- [Excerpted data]:

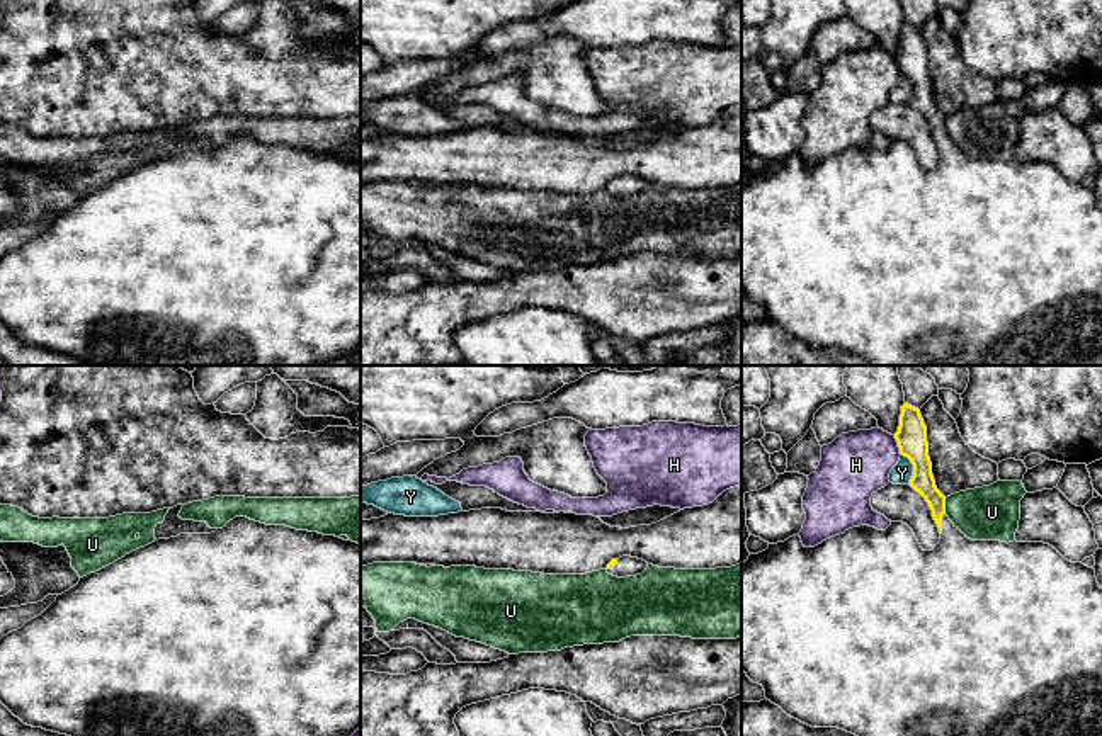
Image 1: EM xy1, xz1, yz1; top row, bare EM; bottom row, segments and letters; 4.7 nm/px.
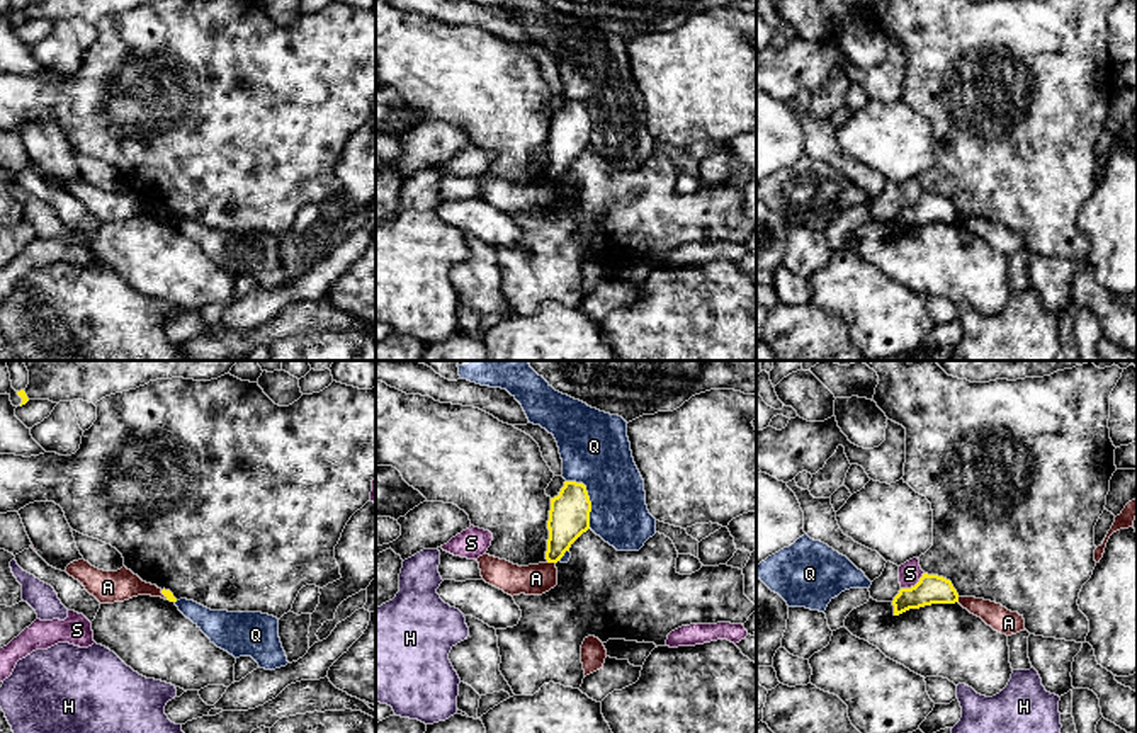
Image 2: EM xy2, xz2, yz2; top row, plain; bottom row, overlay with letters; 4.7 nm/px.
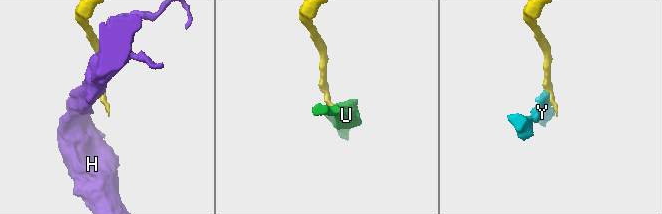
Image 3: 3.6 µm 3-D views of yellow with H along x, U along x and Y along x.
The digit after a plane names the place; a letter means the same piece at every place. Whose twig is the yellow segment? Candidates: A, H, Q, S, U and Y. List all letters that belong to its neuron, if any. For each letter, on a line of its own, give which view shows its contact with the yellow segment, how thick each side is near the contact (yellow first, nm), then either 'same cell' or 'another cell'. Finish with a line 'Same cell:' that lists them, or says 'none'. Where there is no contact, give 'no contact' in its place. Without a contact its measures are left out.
A: xz2 | 190/140 nm | another cell
H: yz1 | 140/320 nm | another cell
Q: xz2 | 190/320 nm | another cell
S: yz2 | 140/110 nm | another cell
U: yz1 | 110/260 nm | another cell
Y: yz1 | 140/100 nm | another cell
Same cell: none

- [Exercise goal]: Ending at the line with "Image 3: 3.6", reproduce exactly the lines that begin at the top of the data, and include no pictures.

- [Exercise response]:
Image 1: EM xy1, xz1, yz1; top row, bare EM; bottom row, segments and letters; 4.7 nm/px.
Image 2: EM xy2, xz2, yz2; top row, plain; bottom row, overlay with letters; 4.7 nm/px.
Image 3: 3.6 µm 3-D views of yellow with H along x, U along x and Y along x.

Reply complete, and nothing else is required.